Passé
l’excitation de retrouver Bong Joon-ho et Shim Sung-bo à la co-écriture d’un
même film, plus de dix ans après Memories of Murder, difficile de contenir son impatience : et
pourtant, c’est quasiment un an après sa sortie au pays du matin calme que Sea Fog arrive enfin dans nos salles
françaises, ou plutôt dans les rares salles le programmant – on ne peut
cependant pas vraiment blâmer la jeune société The Jokers qui a déjà bien du
mérite de distribuer le film. Adaptation d’une pièce de théâtre, elle-même
inspirée d’un fait divers survenu en 2001 en Corée du Sud, Sea Fog est donc la première réalisation de Shim Sung-bo,
réunissant Kim Yun-seok ou encore Kim Sang-ho, entre autres visages connus d’Hallyuwood.
Impossible
de ne pas reconnaître la patte Bong dans Sea
Fog, principalement dans les personnages – on retrouve cette sensibilité
sociale alliée à une cruauté morale, à la limite du malaise, ces hommes ordinaires confrontés à l’impensable, à un monde animal qu’ils ne comprennent pas. Sea Fog est un cauchemar, une aventure
tétanisante et oppressante qui fascine autant qu’elle dégoute, qui interroge
autant qu’elle surprend. Bien plus qu’un thriller dans la pure veine kimchi, Sea Fog est aussi et surtout un
formidable drame sur fond de crise populaire et économique, l’effondrement financier
de la classe populaire coréenne – le tout traité avec une justesse surprenante
à la vue de la brutalité dont fait preuve Shim dans sa narration, questionnant
autant moralement son spectateur que ses protagonistes.
Âpre
et violent jusqu’à sa dernière note, c’est surtout dans sa deuxième moitié que Sea Fog s’envole, notamment grâce à cette superbe mise en scène qui use de son environnement comme d’un véritable
personnage. Le brouillard, le chalutier, la cale : chaque recoin de ce
bateau qui sert à la fois de décors et de moteur scénaristique, devient un
nouvel acte de cet enfer perdu au milieu de l’océan – on ne différencie
plus la folie du désespoir, l’amertume de la bestialité.

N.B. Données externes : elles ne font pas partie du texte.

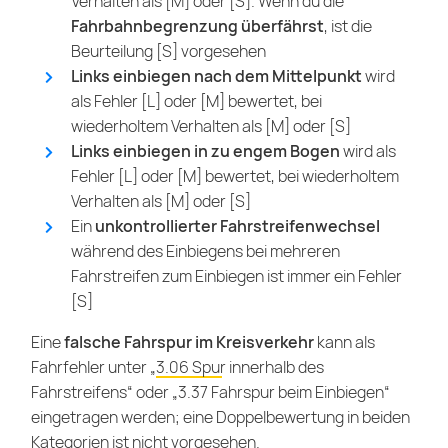
Verhalten als [M] oder [S]. Wenn du die
Fahrbahnbegrenzung überfährst
, ist die
Beurteilung [S] vorgesehen
Links einbiegen nach dem Mittelpunkt
wird
als Fehler [L] oder [M] bewertet, bei
wiederholtem Verhalten als [M] oder [S]
Links einbiegen in zu engem Bogen
wird als
Fehler [L] oder [M] bewertet, bei wiederholtem
Verhalten als [M] oder [S]
Ein
unkontrollierter Fahrstreifenwechsel
während des Einbiegens bei mehreren
Fahrstreifen zum Einbiegen ist immer ein Fehler
[S]
Eine
falsche Fahrspur im Kreisverkehr
kann als
Fahrfehler unter „
3.06 Spur innerhalb des
Fahrstreifens
“ oder „3.37 Fahrspur beim Einbiegen“
eingetragen werden; eine Doppelbewertung in beiden
Kategorien ist nicht vorgesehen.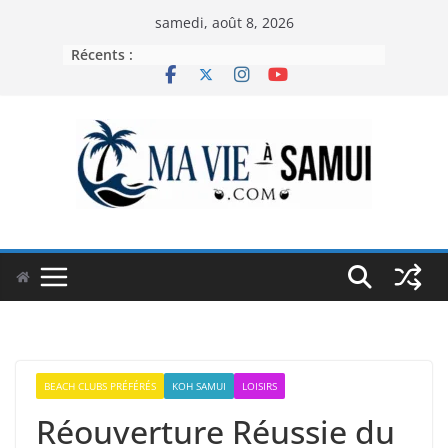
Passer
samedi, août 8, 2026
au
Récents :
contenu
BEACH CLUBS PRÉFÉRÉS
KOH SAMUI
LOISIRS
Réouverture Réussie du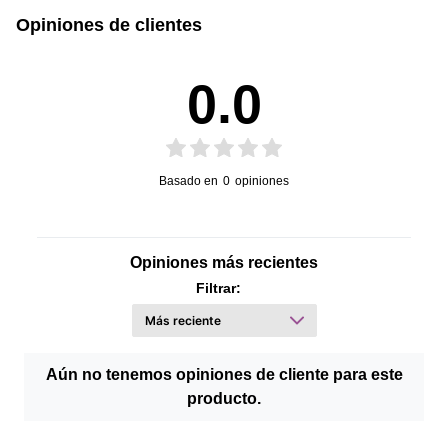
Opiniones de clientes
0.0
Basado en
0
opiniones
Opiniones más recientes
Filtrar:
Aún no tenemos opiniones de cliente para este
producto.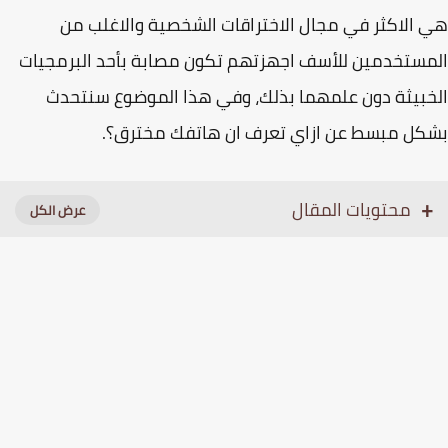
الاكثر في مجال الاختراقات الشخصية والاغلب من
ستخدمين للأسف اجهزتهم تكون مصابة بأحد البرمجيات
بيثة دون علمهما بذلك، وفي هذا الموضوع سنتحدث
ل مبسط عن ازاي تعرف ان هاتفك مخترق؟.
محتويات المقال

Sea Fog est un grand film choc,
huis-clos à ciel ouvert à la frontière du conte philosophique. Il y a les
promesses d’un cinéaste qu’on l’on aimera retrouver à l’avenir, mais aussi l’empreinte
de l’un des plus grands maîtres modernes qui imprime, même discrètement, l'ambition d’un cinéma fort, intelligent, tragique et dévastateur. Immanquable.